***** Text section

Yikes, I wanted to get this post up sooner but such is life! Excuses, excuses, but we’ve been busy with a recent wedding weekend, transitioning back to work full-time, a health insurance change, IEP meetings, and the 3rd Birthday, and start of preschool for Benjamin! Holy crimers as my Gramps would say. We have been busy.
Anyways, as I shared on my last post, “Cleaning up the Budget” Part 1, we celebrated paying off the smaller of my 2 school loans. This was one of a few “Little Victories” we celebrated since taking this deep dive into our finances. Recently, Matt and I took 5 minutes to reflect on what we’ve accomplished in the past 3 months. Hopefully our “Little Victories” may provide some actionable tips for you too.
In no particular order...
“Our Little Victories”:
Spreadsheet. More or less, we knew these numbers in our head but spelling it out line by line was ugly and eye opening. I listed each outstanding loan we had; the interest on it, the monthly payment, and pay off date. First, panic ensued. Next, we took action and made a plan for what to tackle first. We first eliminated all extras. Goodbye Spotify subscription. We also put ALL standing bills on “auto-pay” and got onto budget plans with our Oil and Electricity companies to have the same payment each month. This helps a lot for budgeting purposes.
Simplify. We consolidated our Bank Accounts. For all intents and purposes, we now have one “working horse”- our joint Checking Account. No more individual “side” accounts. Hello, transparency. Along with this, I also made a document of every account username and password. This was time consuming but I’m glad we have everything easily accessible now. #adulting
Bye to Credit Cards. We paid off 4 personal credit cards totaling $7,656. This was a huge psychological win for us. It took a few paycheck cycles and scrimping and saving to do so, but we did it. Too often we were in swipe mode, “oh we will pay this later” mode. I cannot tell you how freeing it is to only pay for today and tomorrow’s bills, and no longer yesterday’s. Perhaps, there is a time and place to get savvy with redeeming travel points etc. but until you can pay off your card in full every month, we gladly retired them for now. During this most recent wedding weekend away, we paid for everything in cash (via debit card), and that felt really good for a change.

**********
***** Material shown

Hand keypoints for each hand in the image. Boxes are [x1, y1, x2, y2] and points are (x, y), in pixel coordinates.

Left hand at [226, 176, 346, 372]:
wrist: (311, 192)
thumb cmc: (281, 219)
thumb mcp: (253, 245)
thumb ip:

**********
***** Material shown

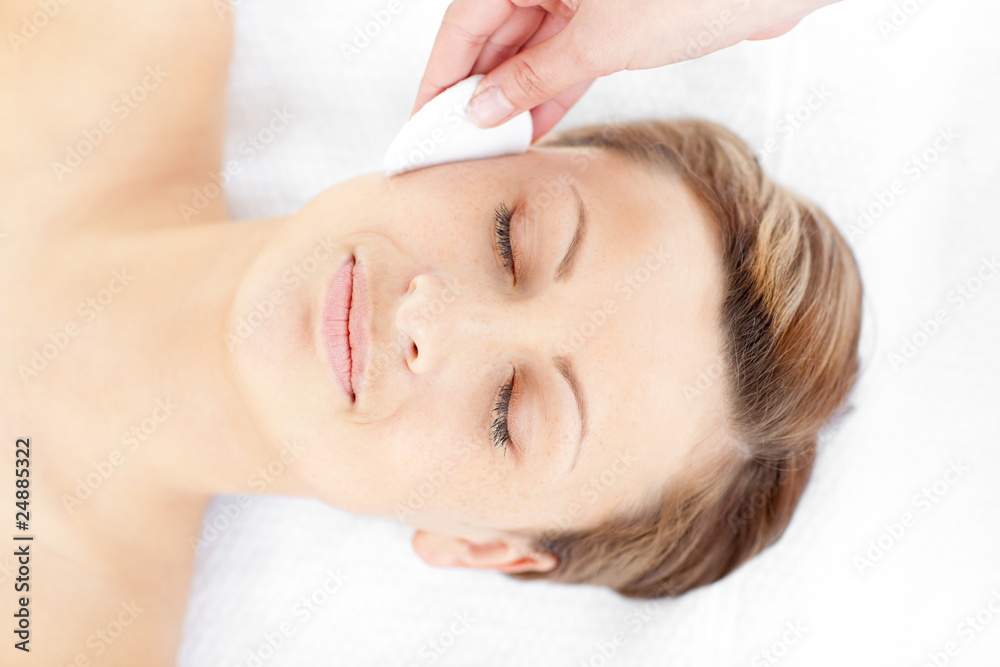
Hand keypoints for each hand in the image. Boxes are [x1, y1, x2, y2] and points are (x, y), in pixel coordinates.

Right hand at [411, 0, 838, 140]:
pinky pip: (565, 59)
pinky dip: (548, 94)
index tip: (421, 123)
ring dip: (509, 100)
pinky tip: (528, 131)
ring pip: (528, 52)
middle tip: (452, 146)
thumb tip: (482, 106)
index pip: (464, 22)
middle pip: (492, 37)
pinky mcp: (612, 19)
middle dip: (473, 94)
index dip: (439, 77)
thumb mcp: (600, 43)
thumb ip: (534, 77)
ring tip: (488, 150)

**********

◆ Tasks to complete:
a) Translate this sentence from the budgeting blog post into Spanish: "This was a huge psychological win for us."
b) For each statement, say whether it agrees with the budgeting blog post. Answer yes or no, and quote the deciding words.
(i) The couple paid off 4 personal credit cards.
(ii) The couple kept their individual side accounts alongside the joint Checking Account.
(iii) The couple canceled their Spotify subscription.
c) Carry on the budgeting blog post from its last sentence, in the same voice.

◆ Task answers:
a) Esta fue una enorme victoria psicológica para nosotros.

b)
(i) Yes: "We paid off 4 personal credit cards totaling $7,656."
(ii) No: "No more individual “side” accounts."
(iii) Yes: "Goodbye Spotify subscription."

c)
Joined YNAB, an online budgeting software. Out of everything here, this is likely the most valuable for the long term. My previous post is all about “why” YNAB. We took advantage of their free classes too. Plus, YNAB makes budgeting FUN! I genuinely look forward to payday so I can allocate where the money is going in the honey pots. It’s like playing Monopoly in real life. Last weekend at Home Depot our new dryer vent kit and ash vacuum came out of our Home Maintenance fund. It makes your money very palpable so you know exactly how everything is coming out. I can’t recommend it enough and I plan on being a lifelong user. I also joined their Facebook group which is an active resource to bounce questions off people. YNAB caught wind of my last blog post and we are possibly planning on doing a Q&A over on their blog, I will keep you posted! YNAB offers a free 30 day trial. If you do end up joining through this link, you will get another month free.
PD, “Personal Development”. There is so much free content out there. I rented Dave Ramsey’s book “Total Money Makeover” from the library. I really enjoy the “Choose FI” podcast. I have learned SO much on my daily commutes in/out of Boston thanks to this one podcast. Things like tax optimization, low cost index fund investing, the 4% rule, food budget tips, etc. I highly recommend starting with Episode 21, the Pillars of FI. We also rented the Big Short one night and I learned more about the 2008 financial crisis and housing market than I ever knew. Our little smartphones are walking libraries, use them wisely, after all, we pay for them! ;)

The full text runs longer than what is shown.